If a line of the data below holds the string "cung", copy it.

◆ **Source material**:

-- -- --

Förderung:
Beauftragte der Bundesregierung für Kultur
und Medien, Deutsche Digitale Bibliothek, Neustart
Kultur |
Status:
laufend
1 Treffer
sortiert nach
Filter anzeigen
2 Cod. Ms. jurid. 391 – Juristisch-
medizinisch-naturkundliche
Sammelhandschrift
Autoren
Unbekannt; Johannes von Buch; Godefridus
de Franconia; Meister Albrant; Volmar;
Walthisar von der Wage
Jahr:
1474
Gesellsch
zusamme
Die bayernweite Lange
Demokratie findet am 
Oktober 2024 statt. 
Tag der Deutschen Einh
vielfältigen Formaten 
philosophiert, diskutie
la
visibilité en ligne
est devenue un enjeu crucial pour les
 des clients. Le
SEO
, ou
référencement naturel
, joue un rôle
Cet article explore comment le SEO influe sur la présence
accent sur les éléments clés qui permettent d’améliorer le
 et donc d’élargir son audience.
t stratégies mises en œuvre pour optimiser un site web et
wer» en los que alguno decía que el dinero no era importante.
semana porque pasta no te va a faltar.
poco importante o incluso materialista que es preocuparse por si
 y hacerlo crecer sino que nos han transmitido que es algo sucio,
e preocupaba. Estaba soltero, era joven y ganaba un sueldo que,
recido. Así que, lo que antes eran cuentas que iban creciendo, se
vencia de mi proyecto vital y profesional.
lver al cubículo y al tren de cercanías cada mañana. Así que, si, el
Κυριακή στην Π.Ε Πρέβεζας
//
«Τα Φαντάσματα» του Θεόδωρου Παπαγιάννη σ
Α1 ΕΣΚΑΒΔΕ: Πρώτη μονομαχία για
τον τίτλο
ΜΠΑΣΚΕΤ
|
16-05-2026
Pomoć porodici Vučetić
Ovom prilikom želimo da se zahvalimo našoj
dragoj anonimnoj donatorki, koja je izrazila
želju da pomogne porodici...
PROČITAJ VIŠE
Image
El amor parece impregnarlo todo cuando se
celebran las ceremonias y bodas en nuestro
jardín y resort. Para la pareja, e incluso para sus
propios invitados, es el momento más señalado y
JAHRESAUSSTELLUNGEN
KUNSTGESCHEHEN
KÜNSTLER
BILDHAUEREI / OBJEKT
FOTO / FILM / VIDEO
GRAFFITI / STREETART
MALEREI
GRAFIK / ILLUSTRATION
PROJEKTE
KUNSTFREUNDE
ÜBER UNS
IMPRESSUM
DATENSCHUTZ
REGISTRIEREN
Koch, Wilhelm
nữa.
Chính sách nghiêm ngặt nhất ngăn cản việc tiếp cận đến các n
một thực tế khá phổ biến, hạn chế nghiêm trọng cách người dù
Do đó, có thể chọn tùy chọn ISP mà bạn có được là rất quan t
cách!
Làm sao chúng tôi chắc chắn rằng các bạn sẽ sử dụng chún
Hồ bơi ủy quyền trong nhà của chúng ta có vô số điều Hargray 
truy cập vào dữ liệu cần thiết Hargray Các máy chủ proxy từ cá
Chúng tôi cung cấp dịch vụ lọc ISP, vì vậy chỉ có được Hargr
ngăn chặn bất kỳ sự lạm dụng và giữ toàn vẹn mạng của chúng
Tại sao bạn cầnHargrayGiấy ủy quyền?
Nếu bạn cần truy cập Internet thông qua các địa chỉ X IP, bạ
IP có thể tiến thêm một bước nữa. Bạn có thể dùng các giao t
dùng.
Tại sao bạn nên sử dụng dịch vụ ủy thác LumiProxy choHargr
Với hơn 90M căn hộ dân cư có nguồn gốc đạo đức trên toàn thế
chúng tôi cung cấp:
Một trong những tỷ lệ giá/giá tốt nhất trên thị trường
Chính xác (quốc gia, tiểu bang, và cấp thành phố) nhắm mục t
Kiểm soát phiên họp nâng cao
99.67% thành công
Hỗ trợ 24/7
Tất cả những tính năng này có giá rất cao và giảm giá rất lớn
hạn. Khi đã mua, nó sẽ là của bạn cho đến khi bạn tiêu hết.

-- -- --

◆ **Task solution**:
Chúng tôi cung cấp dịch vụ lọc ISP, vì vậy chỉ có được Hargr
chúng tôi cung cấp:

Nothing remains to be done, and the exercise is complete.